Cuff-Style Compound Microscope by George Sterrop; No. 55

Age: c1750
Made by: George Sterrop
Made in: England
Sterrop London fecit
Imaging

This instrument made by George Sterrop (1715–1756) is a Cuff-style compound microscope on square mahogany base with one accessory drawer. It is remarkably similar to the Cuff instrument in the Golub Collection. The single-sided mirror is mounted on a gimbal, which is pinned into the brass mounting plate so it may be rotated. The microscope body and sample stage are supported by a rectangular brass pillar, which is paralleled by another, movable rectangular pillar for focusing. Fine focus adjustment is by Hevelius screw. The body tube has the same shape as the Cuff instrument, with a threaded, tapered end for removable objective lenses, and a single-lens eyepiece at the top. There is an internal field lens. The microscope body slides into a hole in, and is supported on, a horizontal arm ("cross arm").
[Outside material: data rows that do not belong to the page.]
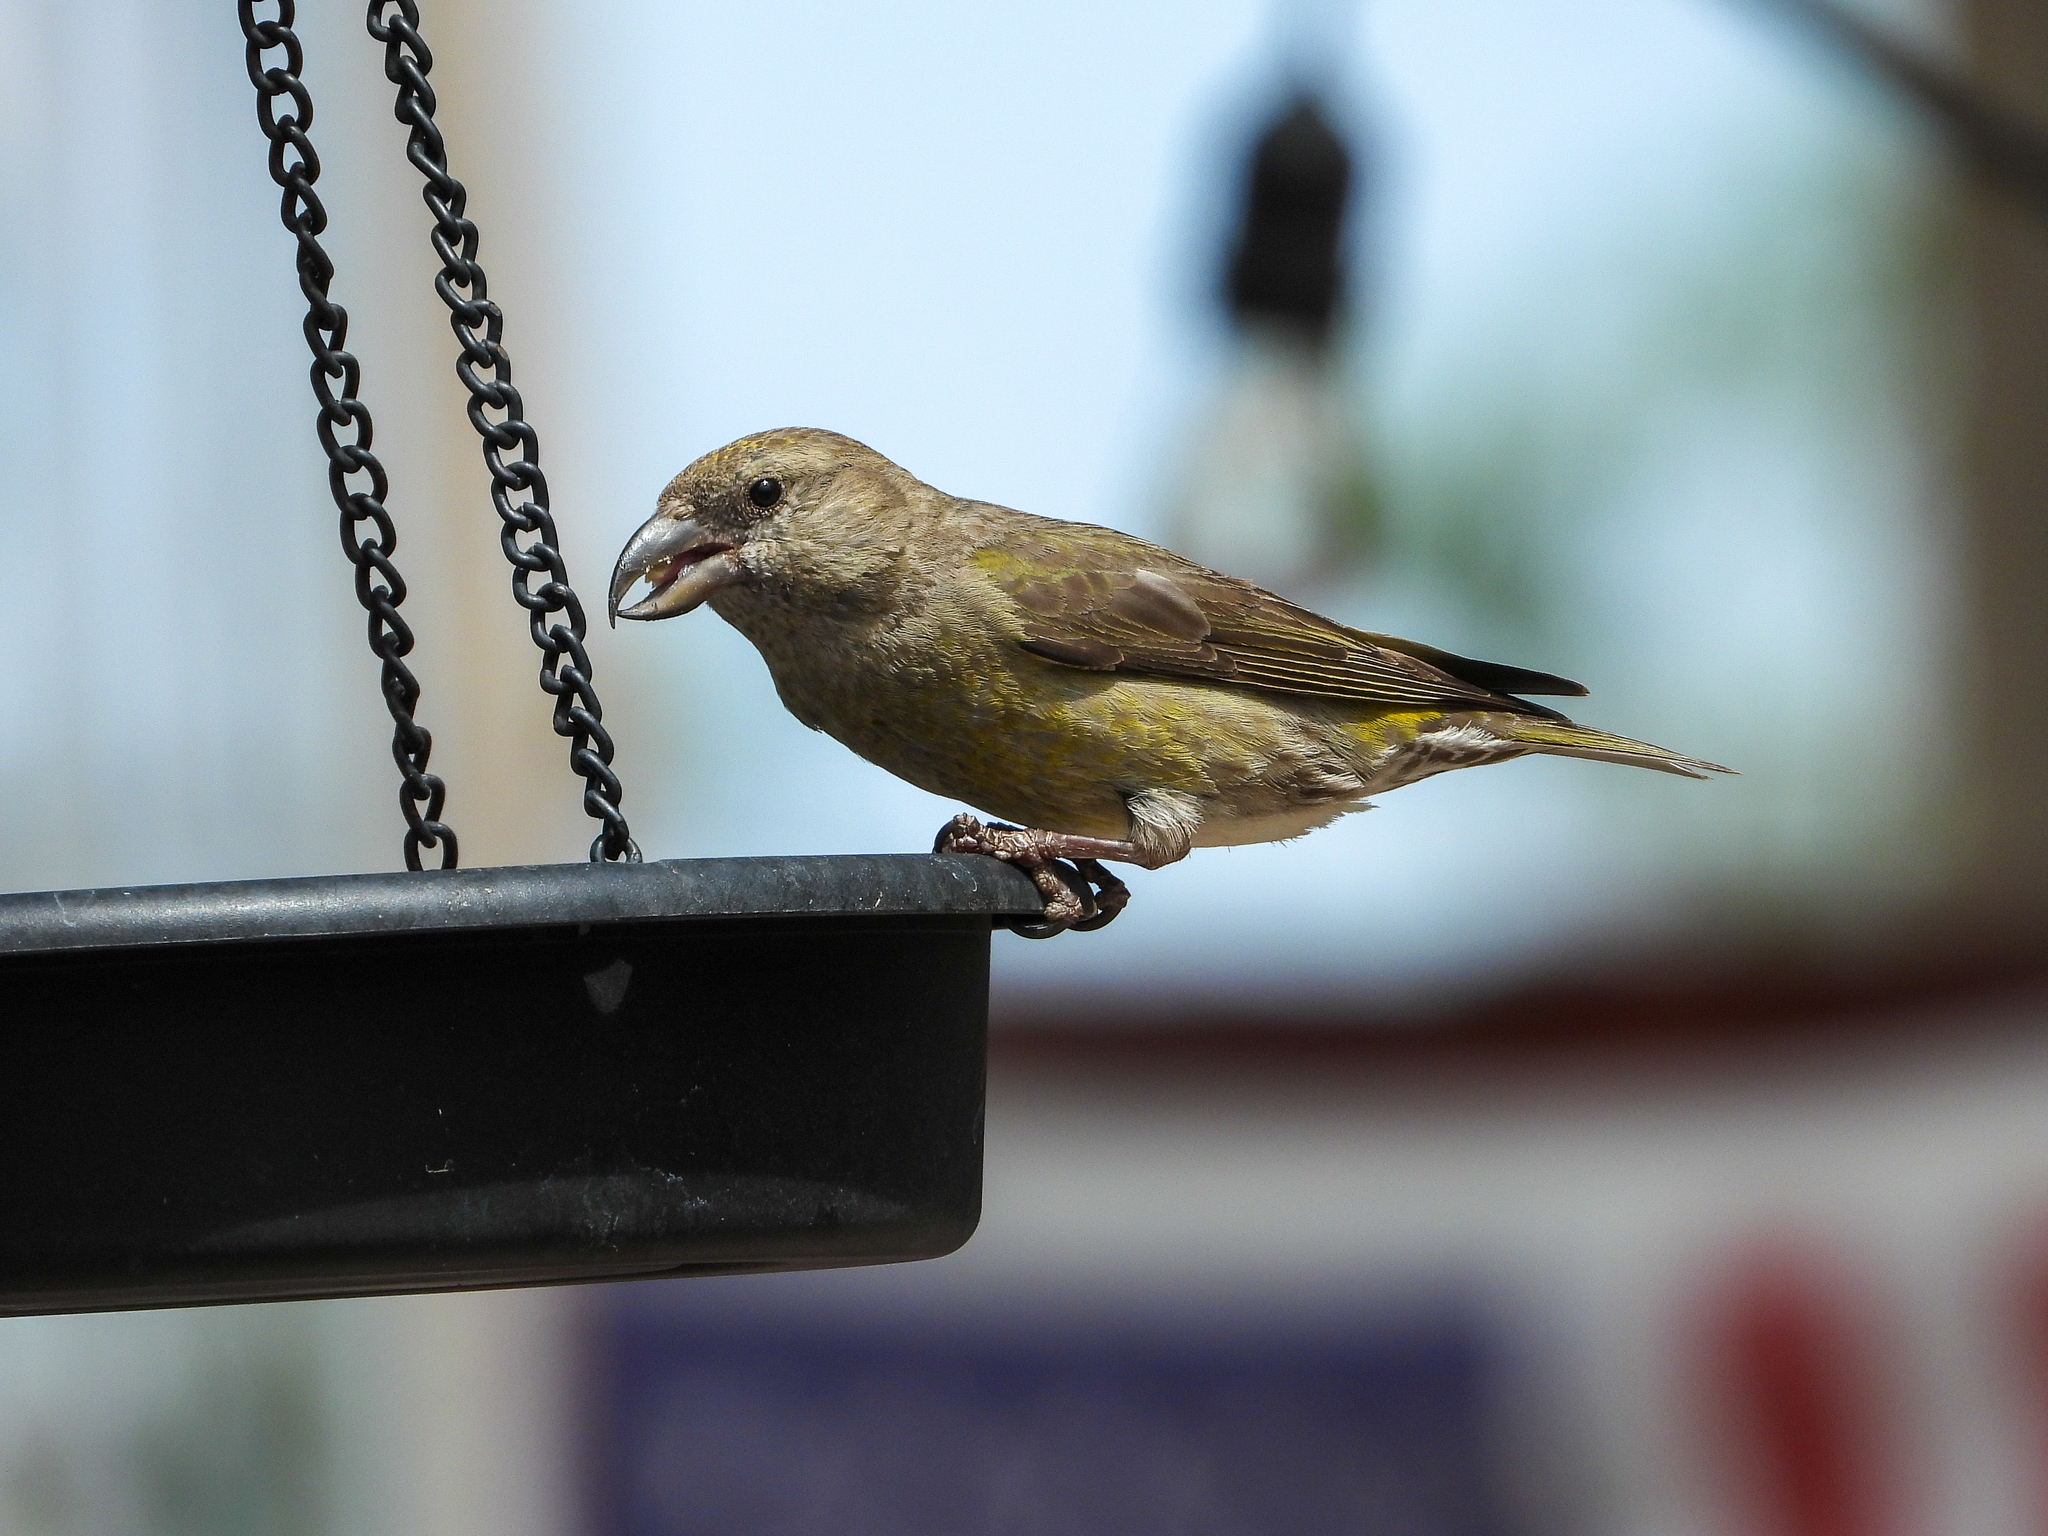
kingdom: Animalia
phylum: Chordata
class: Aves
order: Passeriformes
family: Fringillidae
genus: Loxia
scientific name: Loxia curvirostra
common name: Red crossbill
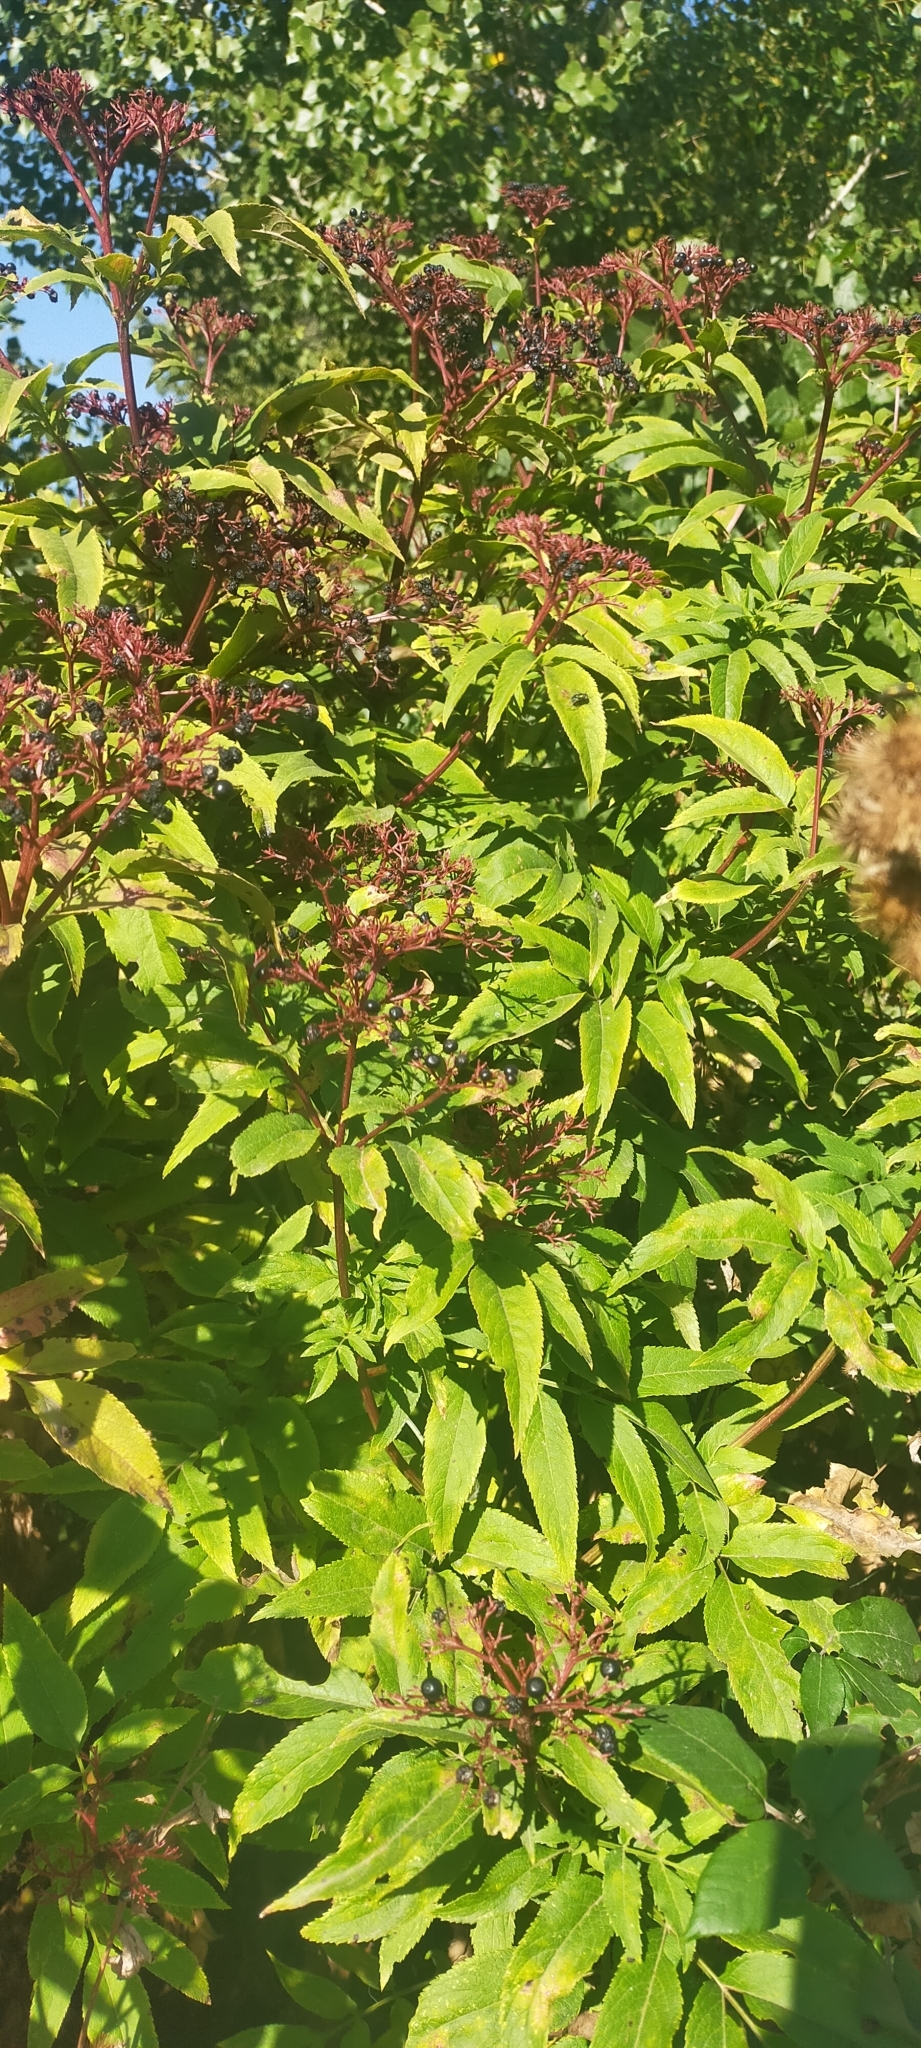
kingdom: Plantae
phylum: Tracheophyta
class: Magnoliopsida
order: Dipsacales
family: Viburnaceae
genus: Sambucus
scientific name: Sambucus ebulus
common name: Dwarf elder
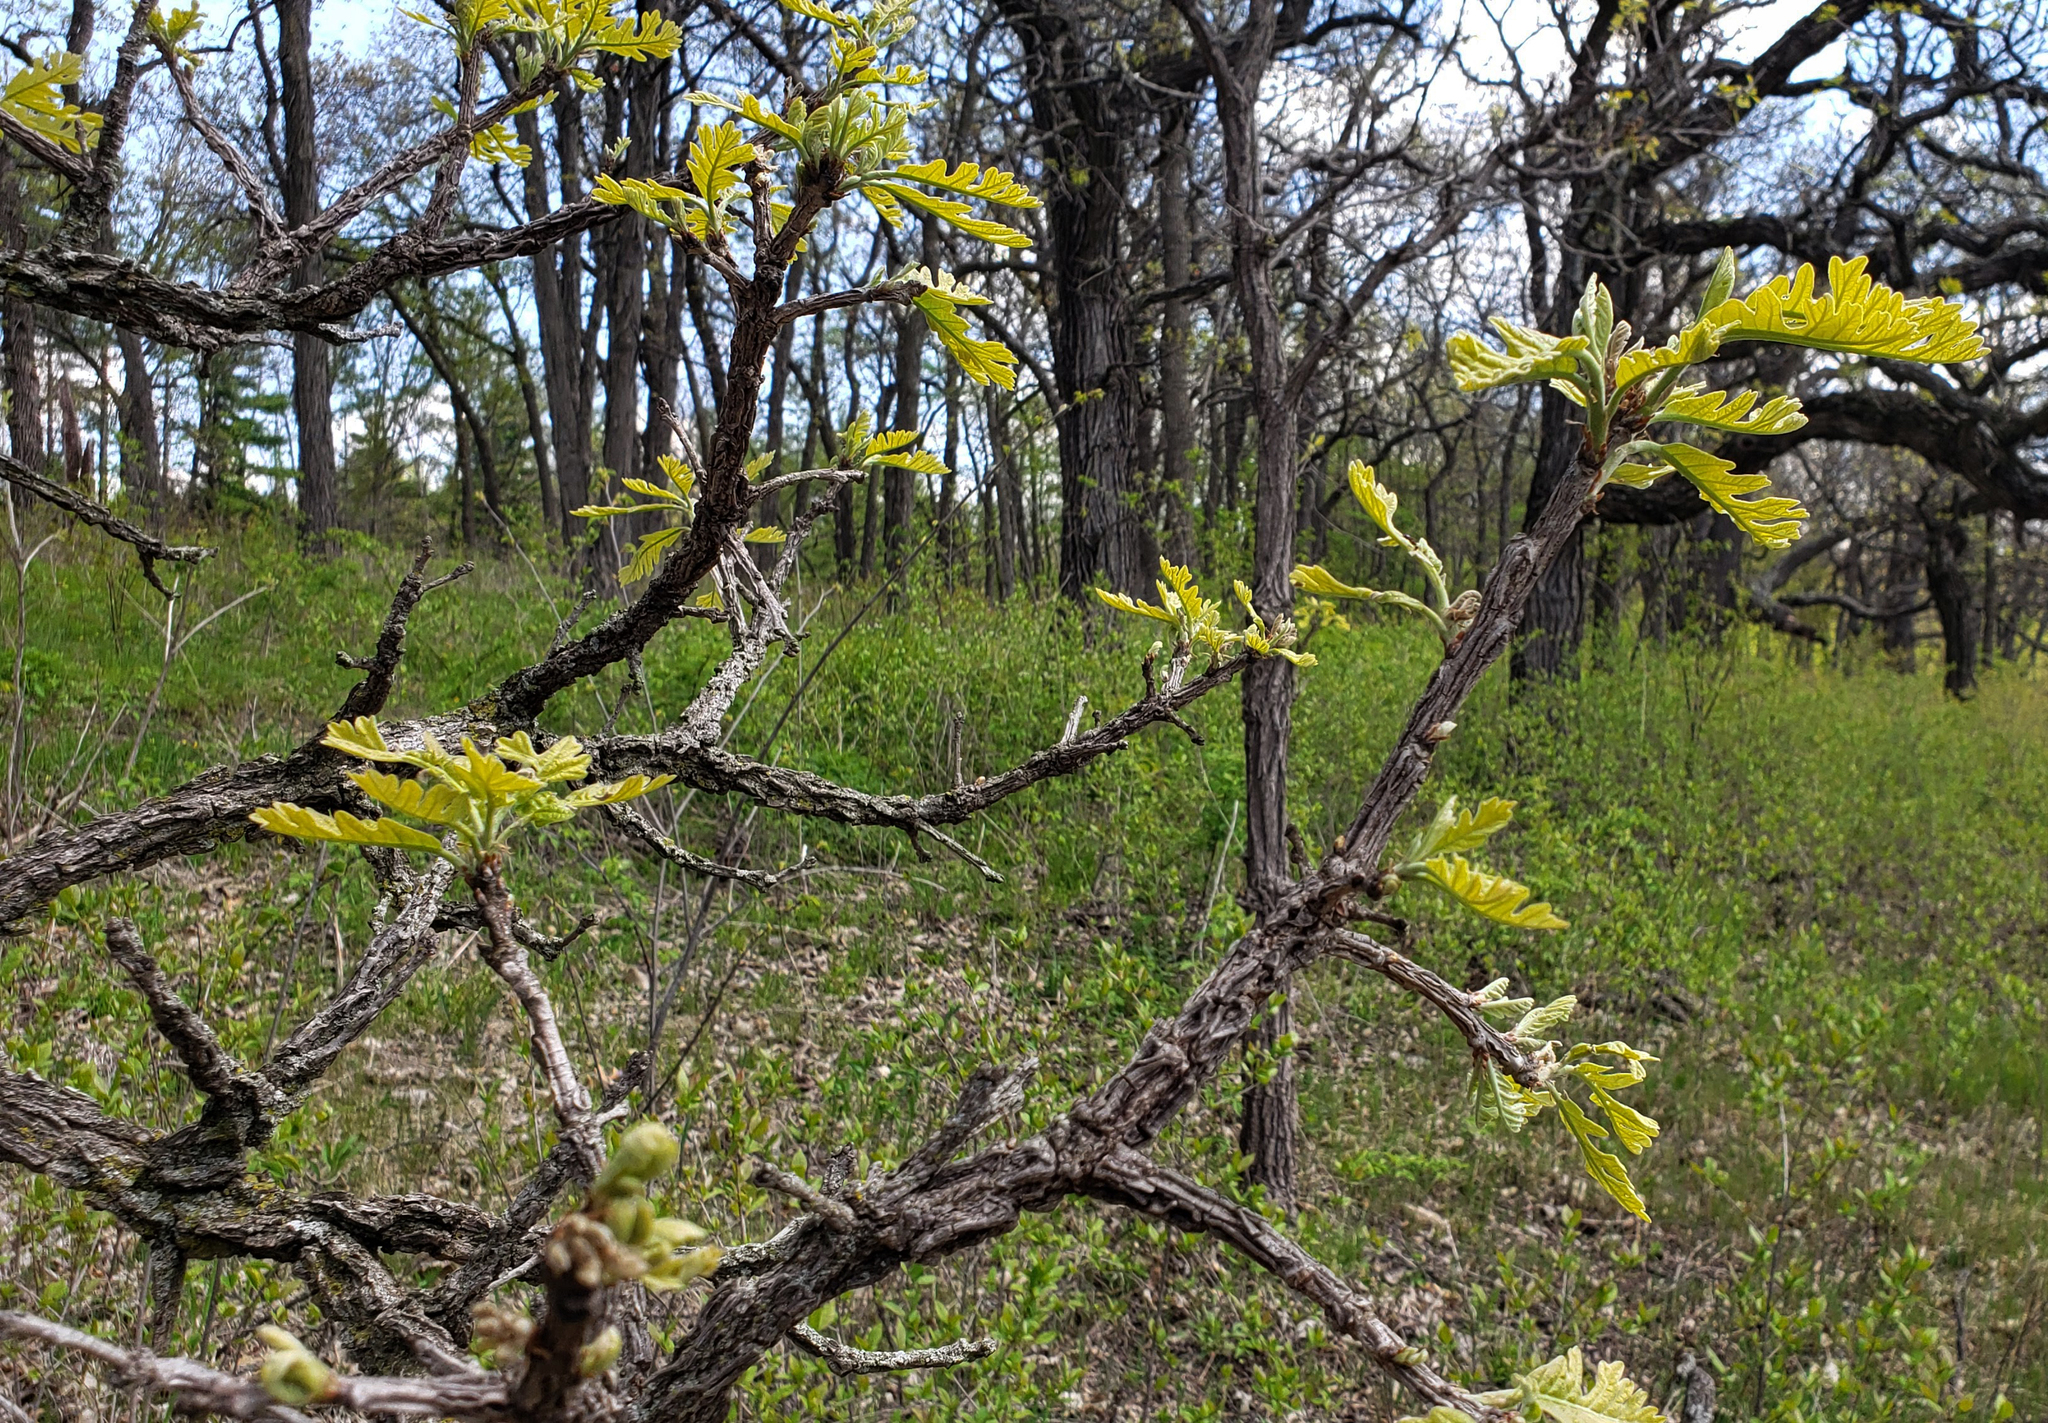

This support arm is screwed into the top of the movable, focusing pillar. The stage has the three-armed configuration of the Cuff design. Two arms have slots for accessories. In the center of the stage is a hole that accommodates a Bonanni spring stage for flat, mounted specimens. When viewing opaque samples using the included lieberkuhn reflector the spring stage would have been removed. Around the periphery of the center hole is engraved "Sterrop London fecit."

Accessories are 4 additional objective lenses (five total), Bonanni spring stage, tube sleeve with lieberkuhn, and two sample slides. The height of this instrument is 38.5cm, with a base that is 16.5x16x5.5cm.

George Sterrop was trained in the instrument workshop owned by his mother, Mary Sterrop. He apprenticed to his mother in the Spectaclemakers' Company in 1730, and joined the firm as a partner in 1737 until 1747, when it was known as "Mary Sterrop & Son." He continued the instrument making business from 1747 until 1756. George Sterrop made a number of microscope models, including a Culpeper-style instrument. Peter Dollond, son of John Dollond (inventor of the achromatic doublet), took over the Sterrop firm in 1767.

Sterrop was thought to have been the inventor of the "Cuff-Type" of microscope due to an error in a book on microscopy written in 1747 by Joachim F. Mayen*. Cuff-style Sterrop microscopes are found in the Utrecht University Museum and in the Billings Collection (AFIP 518909).

*JF Mayen: "We have to thank the skill of an admirable English artisan of the name of George Sterrop for this." IN Kurzer Unterricht von der Vergrosserunsglasser und Teleskopien. 1747.